TRY IT: Would you return the data exactly as given, except for its pictures?

---*---

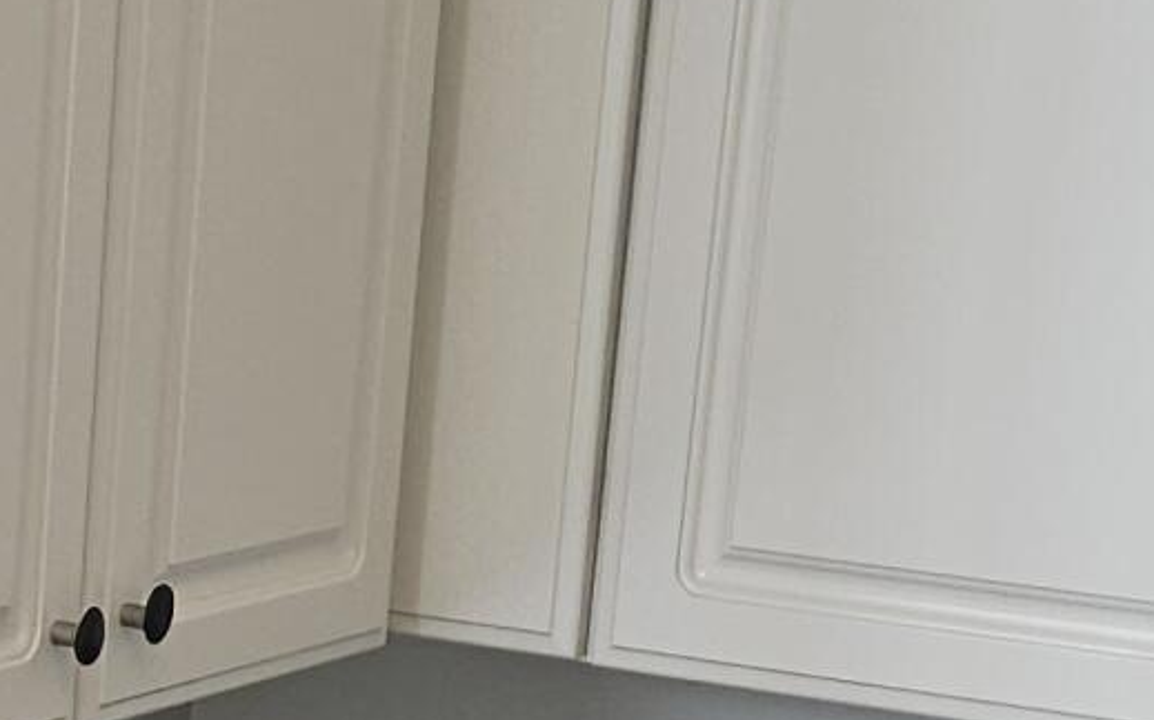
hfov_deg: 14.5
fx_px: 4433
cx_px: -87
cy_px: 1260
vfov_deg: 8.9
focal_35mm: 141
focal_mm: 5.4
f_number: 1.8
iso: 50
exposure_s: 1/120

---*---

TASK RESULT:
hfov_deg: 14.5
fx_px: 4433
cx_px: -87
cy_px: 1260
vfov_deg: 8.9
focal_35mm: 141
focal_mm: 5.4
f_number: 1.8
iso: 50
exposure_s: 1/120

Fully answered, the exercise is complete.